PROBLEM REQUIREMENTS → Give all the lines below again, exactly, with no pictures.

Start of Block

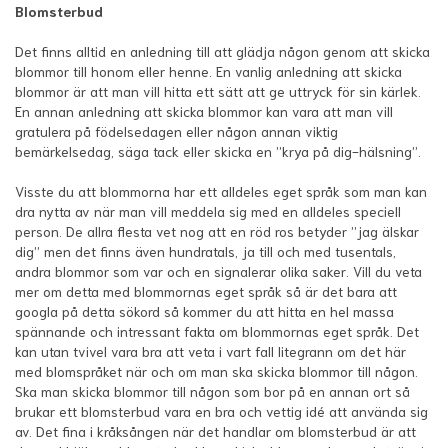
Blomsterbud
Det finns alltid en anledning till att glädja någon genom att skicka
blommor till honom eller henne. En vanlig anledning att skicka
blommor är att man vill hitta ett sätt att ge uttryck för sin kärlek.
En annan anledning att skicka blommor kan vara att man vill
gratulera på födelsedagen eller någon annan viktig
bemärkelsedag, säga tack eller skicka en ”krya på dig-hälsning”.
Visste du att blommorna har ett alldeles eget språk som man kan
dra nytta av när man vill meddela sig med en alldeles speciell
person. De allra flesta vet nog att en röd ros betyder ”jag älskar
dig” men det finns även hundratals, ja till och med tusentals,
andra blommor som var och en signalerar olika saker. Vill du veta
mer om detta med blommornas eget språk så är det bara att
googla på detta sökord så kommer du att hitta en hel massa
spännande och intressant fakta om blommornas eget språk. Det
kan utan tvivel vara bra att veta i vart fall litegrann om det här
med blomspråket när och om man ska skicka blommor till någon.
Ska man skicka blommor till någon som bor på en annan ort så
brukar ett blomsterbud vara en bra och vettig idé att använda sig
av. Det fina i kråksången när det handlar om blomsterbud är att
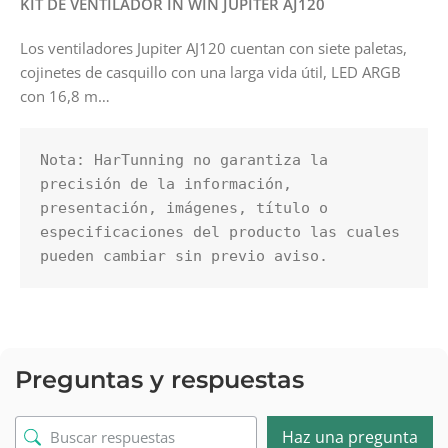
KIT DE VENTILADOR IN WIN JUPITER AJ120
Los ventiladores Jupiter AJ120 cuentan con siete paletas,
cojinetes de casquillo con una larga vida útil, LED ARGB
con 16,8 m…
Nota: HarTunning no garantiza la 
precisión de la información, 
presentación, imágenes, título o 
especificaciones del producto las cuales 
pueden cambiar sin previo aviso.
Preguntas y respuestas
Haz una pregunta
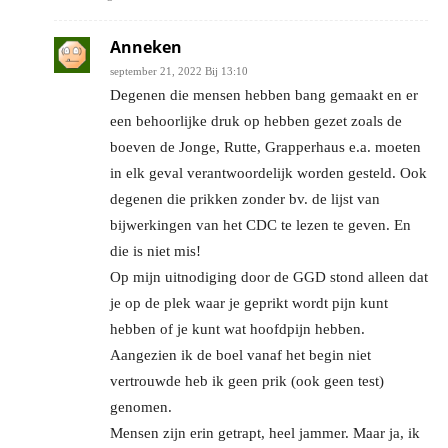
Anneken
september 21, 2022 Bij 13:10
Degenen die mensen hebben bang gemaakt en er
een behoorlijke druk op hebben gezet zoals de
boeven de Jonge, Rutte, Grapperhaus e.a. moeten
in elk geval verantwoordelijk worden gesteld. Ook
degenen die prikken zonder bv. de lijst van
bijwerkingen van het CDC te lezen te geven. En
die is niet mis!
Op mijn uitnodiging door de GGD stond alleen dat
je op de plek waar je geprikt wordt pijn kunt
hebben of je kunt wat hoofdpijn hebben.
Aangezien ik de boel vanaf het begin niet
vertrouwde heb ik geen prik (ook geen test)
genomen.
Mensen zijn erin getrapt, heel jammer. Maar ja, ik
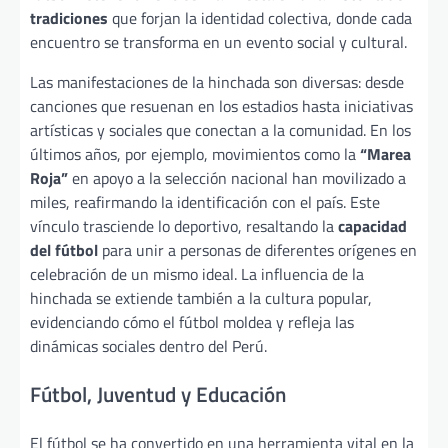
tradiciones
que forjan la identidad colectiva, donde cada
encuentro se transforma en un evento social y cultural.
Las manifestaciones de la hinchada son diversas: desde
canciones que resuenan en los estadios hasta iniciativas
artísticas y sociales que conectan a la comunidad. En los
últimos años, por ejemplo, movimientos como la
“Marea
Roja”
en apoyo a la selección nacional han movilizado a
miles, reafirmando la identificación con el país. Este
vínculo trasciende lo deportivo, resaltando la
capacidad
del fútbol
para unir a personas de diferentes orígenes en
celebración de un mismo ideal. La influencia de la
hinchada se extiende también a la cultura popular,
evidenciando cómo el fútbol moldea y refleja las
dinámicas sociales dentro del Perú.
Fútbol, Juventud y Educación
El fútbol se ha convertido en una herramienta vital en la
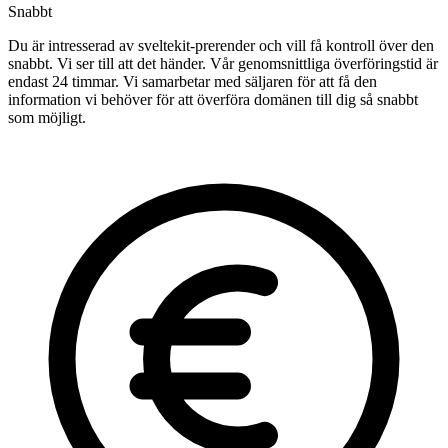
Snabbt
Du är intresserad av sveltekit-prerender och vill få kontroll över den
snabbt. Vi ser till att det händer. Vår genomsnittliga överföringstid är
endast 24 timmar. Vi samarbetar med säljaren för att få den
information vi behöver för att överföra domänen till dig så snabbt
som möjligt.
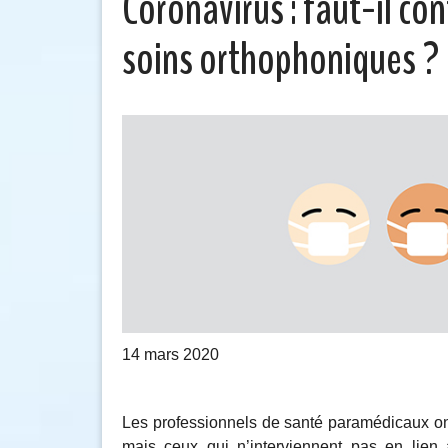
Coronavirus : faut-il co
soins orthophoniques ?
14 mars 2020
Les professionnels de santé paramédicaux ont 
mais ceux qui n’interviennent pas en lie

End of Block

OUTPUT OF THE TASK →
Blomsterbud
Det finns alltid en anledning till att glädja någon genom att skicka
blommor till honom eller henne. En vanlig anledning att skicka
blommor är att man vill hitta ett sätt att ge uttryck för sin kärlek.
En annan anledning att skicka blommor kan vara att man vill
gratulera på födelsedagen eller någon annan viktig
bemärkelsedag, säga tack eller skicka en ”krya på dig-hälsning”.
Visste du att blommorna har ett alldeles eget språk som man kan
dra nytta av när man vill meddela sig med en alldeles speciell
person. De allra flesta vet nog att en röd ros betyder ”jag älskar
dig” men det finns även hundratals, ja till och med tusentals,
andra blommor som var och en signalerar olika saker. Vill du veta
mer om detta med blommornas eget språk så är det bara att
googla på detta sökord så kommer du att hitta en hel massa
spännande och intressant fakta om blommornas eget språk. Det
kan utan tvivel vara bra att veta i vart fall litegrann om det här
med blomspråket när och om man ska skicka blommor till någon.
Ska man skicka blommor till någon som bor på en annan ort så
brukar ett blomsterbud vara en bra och vettig idé att använda sig
av. Det fina i kråksången när det handlar om blomsterbud är att
KIT DE VENTILADOR IN WIN JUPITER AJ120
Los ventiladores Jupiter AJ120 cuentan con siete paletas,
cojinetes de casquillo con una larga vida útil, LED ARGB
con 16,8 m…
Nota: HarTunning no garantiza la 
precisión de la información, 
presentación, imágenes, título o 
especificaciones del producto las cuales 
pueden cambiar sin previo aviso.
Preguntas y respuestas
Haz una pregunta
Anneken
september 21, 2022 Bij 13:10
Degenen die mensen hebben bang gemaakt en er
een behoorlijke druk op hebben gezet zoals de
boeven de Jonge, Rutte, Grapperhaus e.a. moeten
in elk geval verantwoordelijk worden gesteld. Ook
degenen die prikken zonder bv. de lijst van
bijwerkingen van het CDC te lezen te geven. En
die is niet mis!
Op mijn uitnodiging door de GGD stond alleen dat
je op de plek waar je geprikt wordt pijn kunt
hebben of je kunt wat hoofdpijn hebben.
Aangezien ik de boel vanaf het begin niet
vertrouwde heb ik geen prik (ook geen test)
genomen.
Mensen zijn erin getrapt, heel jammer. Maar ja, ik
tradiciones
que forjan la identidad colectiva, donde cada
encuentro se transforma en un evento social y cultural.
Las manifestaciones de la hinchada son diversas: desde
canciones que resuenan en los estadios hasta iniciativas
artísticas y sociales que conectan a la comunidad. En los
últimos años, por ejemplo, movimientos como la
“Marea
Roja”
en apoyo a la selección nacional han movilizado a
miles, reafirmando la identificación con el país. Este
vínculo trasciende lo deportivo, resaltando la
capacidad
del fútbol
para unir a personas de diferentes orígenes en
celebración de un mismo ideal. La influencia de la
hinchada se extiende también a la cultura popular,
evidenciando cómo el fútbol moldea y refleja las
dinámicas sociales dentro del Perú.
Fútbol, Juventud y Educación
El fútbol se ha convertido en una herramienta vital en la
Snabbt
Du är intresserad av sveltekit-prerender och vill få kontroll över den
snabbt. Vi ser till att det händer. Vår genomsnittliga överföringstid är
endast 24 timmar. Vi samarbetar med säljaren för att få den
information vi behöver för att överföra domänen till dig så snabbt
som möjligt.
Coronavirus : faut-il co
soins orthophoniques ?
14 mars 2020
Les professionnels de santé paramédicaux ont 
mais ceux qui n’interviennent pas en lie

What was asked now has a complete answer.